LSAModule.RewriteMatrix Class
Read in the terms.dat and matrix.txt files and create an LSAModuleObject. Serialize it.

Access: Public
Base Classes: Object
  Members Description  
    numberDocuments    
    numberTerms    
    numberFactors    
    matrixFile    
    termsFile    
    matrixReader    
    termsReader    
    indexedTermsList    
    indexedVectorsList    
    singularValues    
    termHash    
    RewriteMatrix    
    Populate Loads the terms into a list, loads vectors into a list, cross indexes lists and creates a term hash (word, {vector,scale} )

 
    LoadTerms Read terms.dat. Each line is triple word\tindex\tweight.
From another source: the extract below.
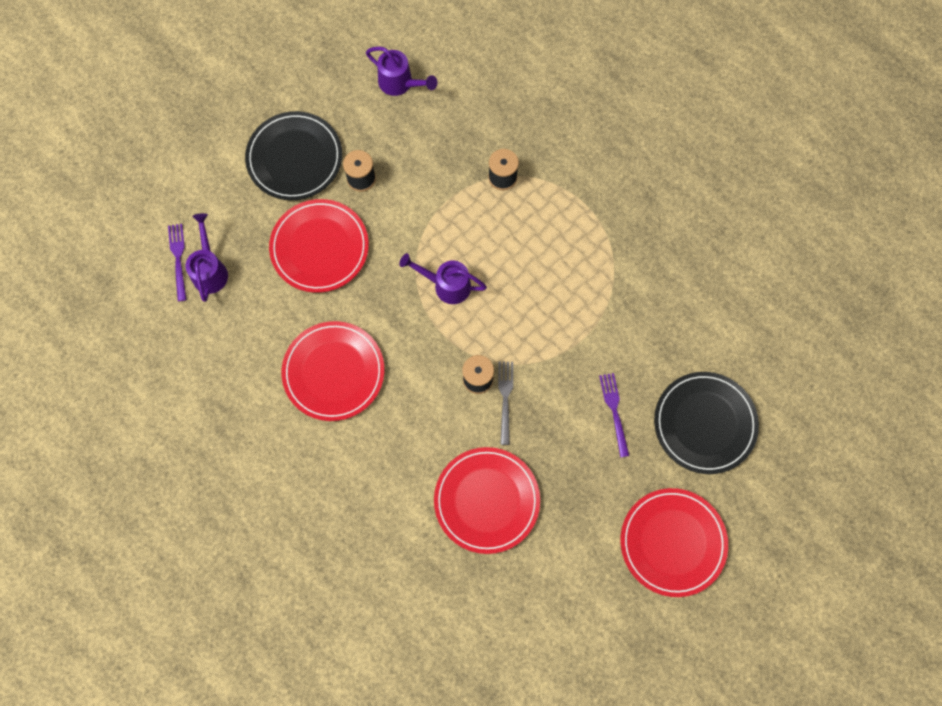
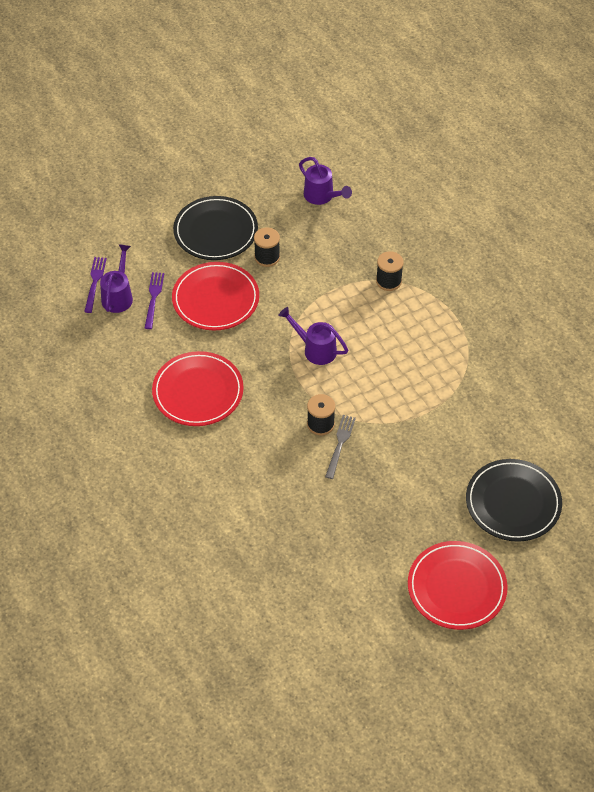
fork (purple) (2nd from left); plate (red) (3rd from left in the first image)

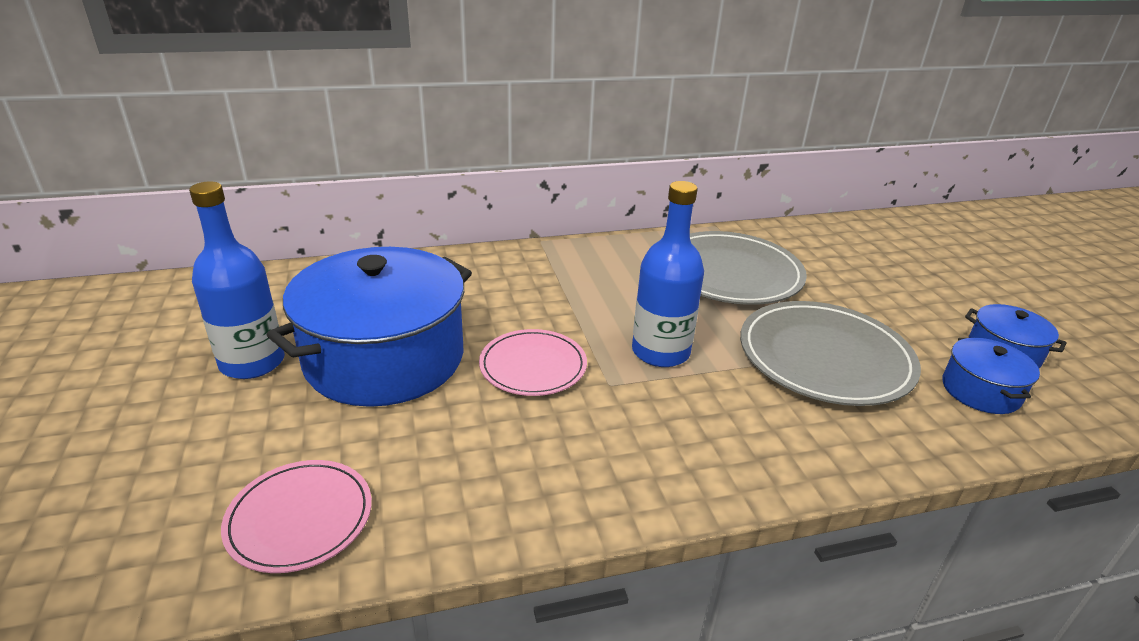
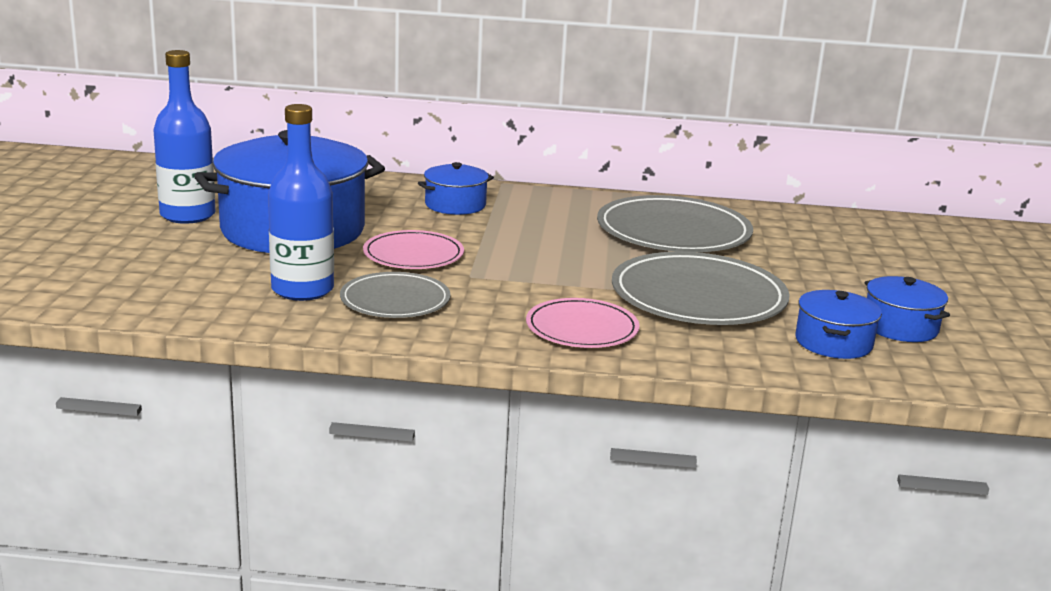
bottle (blue) (2nd from left); plate (pink) (2nd from left); pot (blue) (2nd from left); plate (grey) (1st from left)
Triples are stored as IndexedTerms in a list

 
    LoadMatrix Reads matrix.txt. There are 3 regions of vectors, term vectors, document vectors, and singular values. We don't care about document vectors. Term vectors are stored as IndexedVectors in a list

 
    Skip A silly method to skip past the document vectors we don't care about

 
    ProcessTerms Turn the vectors in the terms region of the file into IndexedVectors and store them in a list

 
    GetNextVector A maximum of six floats per line, sometimes less, depending on the number of dimensions. We're therefore cagey about reading lines.

 
    CreateTermHash Cross index the indexed lists of terms and vectors. Combine these two redundant data structures into a non-redundant term hash

 
    CreateLSASpace Populate the termHash with terms and vectors, then make a space. Note the added features for tracking author, creation date, and documents used in the space

 
    SerializeLSASpace The name of the file is automatically generated from the name and date of the space

 
    GetSourceFiles Given a directory name, returns a string of all the files in that directory, with file extensions and spaces between file names. Convenient when calling CreateLSASpace with lots of source files

 
    ImplementCustomILSACalculator Unwrap loops/etc and build a custom LSACalculator class for this particular space. Should be faster than the normal loops. Watch changing the namespaces or classnames of items in this assembly -- it may break the code generated here.